Hope this answers any question you've had about me. Feel free to ask any yourself. Have a good day and I hope to be able to bring insiteful yet informative information to who ever needs it.

Hãžę


----------



## meaganelise9 (Nov 9, 2011)

1.1? 1.2?


----------



## ismart (Nov 9, 2011)

Nice intro! Welcome!


----------



## Termite48 (Nov 9, 2011)

Haze: Now I feel like I know you are little. Otherwise I was wondering about your identitly since I have never seen you here on the forum. We have some similar background. I also obtained an AA and then after some disruptions and life's callings, went on to the University system here in CA and was a Zoology major for a time, with emphasis toward getting into Dental School at Loma Linda. I did not succeed in all those goals I had, but here I am trying to get started with Idolos and am sitting on two overdue oothecae. Good luck to you in your endeavors with all the critters and with your education. I will be sending you your ooth this morning.

Rich


----------



## hibiscusmile (Nov 9, 2011)

Welcome


----------



## hazed_shaman (Nov 9, 2011)

1.1 is 1 female 1 male and 1.2 is 1 female 2 males. Yeh it definately get frustrating after a while. I would have logged in under my reaally old username but I can't even seem 2 remember the email....  thanks for the welcomes everyone. Hibiscus I memeber you from way back. I think at the time u were rly into orchids. Has that changed at all?


----------



## PhilinYuma (Nov 9, 2011)

Welcome from Yuma, AZ!


----------



## hazed_shaman (Nov 9, 2011)

Nice always wanted 2 be welcomed in az.

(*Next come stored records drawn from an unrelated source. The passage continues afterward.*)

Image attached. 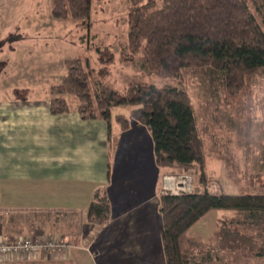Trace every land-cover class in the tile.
<instances>
[{"label": "trees", "instance_id": "obj_1", "mask_svg": "<svg viewBox=\"0 0 264 264\" xmlns=\"http://www.w3.org/2000/svg\"><path fill=\"white\" fill-rule=\"evenodd\" d=\"M96 1L53 0L52 15L68 20L73 27L66 38L73 39L72 35L79 33L87 44L86 50L96 49L101 55L110 56H102L98 68L92 67L85 53L67 60L63 82L50 91L52 114L69 113L75 100L83 120L105 121L110 134L114 123L122 130L141 123L152 135L156 161L163 175L188 173L194 181L198 175L207 185L206 142L191 95L172 84L133 80L124 90L111 85L107 78L115 57L110 49L102 50L91 44V14ZM127 3L126 43L120 48L123 62L140 63L146 72L180 82L186 70L210 67L223 76L224 90L234 98L245 92L254 74L264 69V0H127ZM84 31L87 33L82 34ZM127 107L131 109L129 113L116 110ZM254 177L264 178V170ZM254 183L252 180L250 185ZM255 187L258 189L255 192L240 194L214 193L208 188L196 191L195 184L192 193L173 195L161 191L167 264H197L192 261L186 236L211 211L264 212V183ZM61 213L34 211L37 217L56 216L54 224L67 212ZM85 215L89 223L99 227L111 221L112 204L106 188L95 191ZM39 219V224L51 223L49 218L42 223ZM2 221L8 222L0 218V232L4 229ZM30 229L37 235L44 232L39 226Z\"/></svg>", "mask_w": 264, "mask_h": 264}, {"label": "rangeland", "instance_id": "obj_2", "mask_svg": "<svg viewBox=\"0 0 264 264\" xmlns=\"http://www.w3.org/2000/svg\"><path fill=\"white\" fill-rule=\"evenodd\" d=\"M52 6L53 0H0V105L16 87H30L43 100L46 92L63 82L66 61L81 53L96 68L102 56H110L96 49L86 50L87 44L77 32L73 39L66 38L73 27L68 20L55 18ZM127 14V0H98L92 10L91 44L110 49L115 57L108 82L121 90L133 80L187 90L206 142L205 171L209 178L204 185L195 176V190L208 188L230 194L257 191L255 185L264 183V178L254 177L264 170V69L254 74L249 87L235 98L225 92L223 76L210 67L186 70L181 82L146 72L140 63L123 62L120 57V48L126 43ZM72 108H78L75 100ZM116 110L131 111L128 107ZM169 175L180 174H162V184ZM252 180L255 183L250 185ZM72 217L67 219L69 225ZM0 218L8 221H2L4 229L0 232V237L7 239L13 235L58 237L56 234L64 228L53 223L56 216L37 217L34 211L8 212L2 208ZM47 218L49 226L37 221L42 223ZM30 226H39L44 232L37 235ZM186 238L192 261L197 264H264V212L213 210L192 227Z\"/></svg>", "mask_w": 264, "mask_h": 264}, {"label": "crops", "instance_id": "obj_3", "mask_svg": "<svg viewBox=\"0 0 264 264\" xmlns=\"http://www.w3.org/2000/svg\"><path fill=\"white\" fill-rule=\"evenodd\" d=\"M37 94L16 87L1 99L0 209L67 212L57 222L65 231L55 234L74 247L4 257L0 264H167L162 170L149 129L114 123L110 134L105 121L83 120L73 108L52 114L50 93L43 100ZM98 188L107 189L112 204L103 227L85 215Z\"/></svg>", "mask_w": 264, "mask_h": 264}, {"label": "built area", "instance_id": "obj_4", "mask_svg": "<svg viewBox=\"0 0 264 264\" xmlns=\"http://www.w3.org/2000/svg\"><path fill=\"white\" fill-rule=\"evenodd\" d=\"M164 179L165 184L163 182L162 187L163 194L180 195L194 191V177L191 174L169 175ZM73 247V244H67L61 238L54 236L51 238L17 236L12 240L0 237V258L36 255L42 251H66Z\"/></svg>", "mask_w": 264, "mask_h": 264}]
</instances>
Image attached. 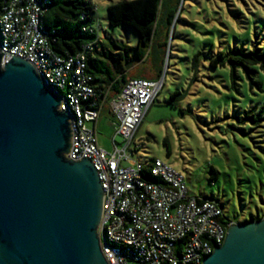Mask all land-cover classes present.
Listing matches in <instances>:
<instances>
[{
    "label": "rangeland",
    "instance_id": "obj_1",
    "mask_svg": "<svg viewBox=\"0 0 264 264\" xmlns=\"http://www.w3.org/2000/svg\"><path fill=\"white\" fill-rule=\"evenodd\" d=\"M118 1L91 0L99 37L128 46L133 57L138 53L136 33L107 26V6ZM159 18L153 49L166 43L159 69L149 50L144 54L150 52L148 59L134 60L125 70L127 79L150 74L163 80L136 130L131 148L138 149L131 159L144 165L160 159L172 166L184 175L189 196L218 202L228 220L261 217L264 115L256 119L264 104V71L259 65L256 74L236 68L232 83L228 63L211 68L209 62L240 47L245 53L264 47V0H164ZM122 69L121 64L111 66L114 75ZM173 92L183 95L176 106L169 102ZM108 112L105 106L97 124L98 144L105 151L112 150L114 136L121 140L115 134L117 119Z\"/></svg>",
    "mask_w": 264,
    "mask_h": 264
},
{
    "label": "built area",
    "instance_id": "obj_2",
    "mask_svg": "<svg viewBox=\"0 0 264 264\" xmlns=\"http://www.w3.org/2000/svg\"><path fill=\"white\" fill-rule=\"evenodd\" d=\"M49 0H5L0 5V54L29 62L44 84L60 93L59 109L70 116L66 157L88 159L98 174L103 198L98 227L108 264H200L221 246L229 227L221 205L191 197L184 175L160 159L144 165L131 148L146 110L163 80L130 78L111 100L100 97L86 71L87 55L100 40V24L83 27L96 35L75 54L56 53L42 27ZM96 11V8H95ZM117 119L111 151L97 140L104 107Z\"/></svg>",
    "mask_w": 264,
    "mask_h": 264
},
{
    "label": "water",
    "instance_id": "obj_3",
    "mask_svg": "<svg viewBox=\"0 0 264 264\" xmlns=\"http://www.w3.org/2000/svg\"><path fill=\"white\" fill-rule=\"evenodd\" d=\"M59 97L29 62L2 66L0 54V264H108L98 174L66 157L70 116ZM200 264H264V216L229 227Z\"/></svg>",
    "mask_w": 264,
    "mask_h": 264
},
{
    "label": "trees",
    "instance_id": "obj_4",
    "mask_svg": "<svg viewBox=\"0 0 264 264\" xmlns=\"http://www.w3.org/2000/svg\"><path fill=\"white\" fill-rule=\"evenodd\" d=\"M5 0H0V5ZM48 11L42 17V27L47 33L52 49L61 55L75 54L81 50L82 45L93 42L95 34L84 32L83 27L91 26L95 22V6L91 0H49ZM177 1V0H176ZM164 0H119L107 6V26L124 27L132 29L137 35L138 51L129 56L130 48L114 40H97L91 53L87 55L86 71L92 77V84L96 93L102 97L107 92V100H111L120 92L124 83L128 80L125 70L128 69L134 60L141 61L144 54L154 46V38L159 28L161 19L160 9ZM174 11H169L166 19L167 28L170 26ZM165 41L160 44L164 49ZM230 65V76L233 83L234 70L243 68L247 73H257L254 66L264 71V47L247 50L243 47L234 49L228 54L219 53L209 62L211 68ZM121 64L123 69L114 75L111 70L112 65ZM127 66V67H125ZM253 66L250 70L248 67ZM261 89L260 84L256 86ZM182 94L173 92L169 96L171 105L176 106V102L182 98ZM264 115V104H262L257 116ZM216 178V172L212 169L211 179ZM264 216V215H262ZM261 216V217H262ZM261 217L252 218L243 223L258 220Z\"/></svg>",
    "mask_w": 264,
    "mask_h": 264
},
{
    "label": "crops",
    "instance_id": "obj_5",
    "mask_svg": "<svg viewBox=\"0 0 264 264\" xmlns=\"http://www.w3.org/2000/svg\"><path fill=\"white\" fill-rule=\"evenodd\" d=\"M154 48V46H152V48L150 49V51H153L154 52V61H155V63L157 64V69L156 70H158L159 69V64H160V62H161V59H162V56H163V49L162 48H160L158 51H156V50H154L153 49ZM148 56L146 57H144L142 60H144V59H148V57H149V55H150V52H149V54H147ZM130 78H133V77H130ZM136 78H143V79H148V80H156L158 77H157V75H155V76H153V75H150V74H143V75H141V76H136ZM109 113V112H108ZM110 114V113H109ZM111 115V114H110ZM111 117H113L112 115H111Z\"/></svg>",
    "mask_w": 264,
    "mask_h": 264
}]
</instances>
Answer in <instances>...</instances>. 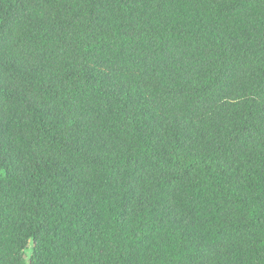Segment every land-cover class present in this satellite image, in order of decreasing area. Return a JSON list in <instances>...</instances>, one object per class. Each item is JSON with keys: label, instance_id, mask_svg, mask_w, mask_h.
Returning <instances> with one entry per match:
<instances>
[{"label": "trees", "instance_id": "obj_1", "mask_svg": "<svg viewBox=\"0 0 264 264\" xmlns=\"http://www.w3.org/2000/svg\"><path fill=\"white\" fill-rule=\"evenodd\" d=\"M0 264H264V0H0Z\"/></svg>", "mask_w": 264, "mask_h": 264}]
</instances>
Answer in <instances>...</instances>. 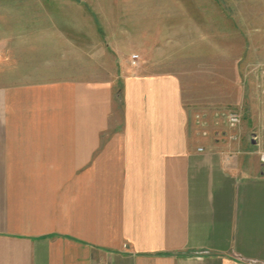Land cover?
<instances>
[{"label": "crops", "instance_id": "crops-1", "mask_svg": "<svg viewBox=\"0 0 264 264\" xmlns=\"http://www.w3.org/2000/svg\"><path fill=\"white\" fill-rule=\"evenodd\" d=\"M23 58L0 59V264H264V164L173 71Z\"/></svg>", "mask_w": 264, "mask_h": 264}, {"label": "rangeland", "instance_id": "rangeland-1", "mask_svg": "<svg viewBox=\"0 0 264 264\" xmlns=\"http://www.w3.org/2000/svg\"><path fill=\"white\" fill-rule=\"evenodd\" d=\"M24 51L45 69L140 54L190 89L201 132L264 148V0H0V59Z\"/></svg>", "mask_w": 264, "mask_h": 264}, {"label": "built area", "instance_id": "built-area-1", "mask_svg": "<svg viewBox=\"0 0 264 264\" xmlns=\"http://www.w3.org/2000/svg\"><path fill=\"white\" fill-rule=\"evenodd\" d=\"M139 59L138 55L133 56V64L136 65L137 60ZM240 116L237 114L231 115L230 117V126L233 128H236L239 124H240ZM202 150V149H200ZM260 159L261 162L264 164V148L263 150L260 152Z\"/></svg>", "mask_w": 264, "mask_h": 264}]
</instances>
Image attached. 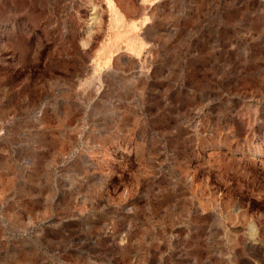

Might have 2 go down sometime and get some cacti


----------



## minard734 (Nov 9, 2011)

Welcome from SC!


----------



## gripen (Nov 9, 2011)

welcome!


----------



## meaganelise9 (Nov 9, 2011)

Ohh, thank you, haze. I've seen people use numbers like that lately, and I'm always confused.


----------



## hazed_shaman (Nov 9, 2011)

sometime people can be confusing though when they use numbers like that. some people put male first and females second. I and alot of others who i talk to put females first, cause you ladies know how important you are. if you see a 1.2.3 then itll be females males then unknown. when you getting into diffrent morphs it turn into one h3ll of a mess. you have stuff like 1p,1ps.2n,3k.5f,4h.. same thing females first males second unknows last always look for the periods. a comma will show the continuation of whatever they are trying to sell or what is in thier collection.


----------



## Rick (Nov 10, 2011)

Welcome


----------



## hazed_shaman (Nov 15, 2011)

thanks for all the welcomes everyone! feels good to be back btw.... lol


----------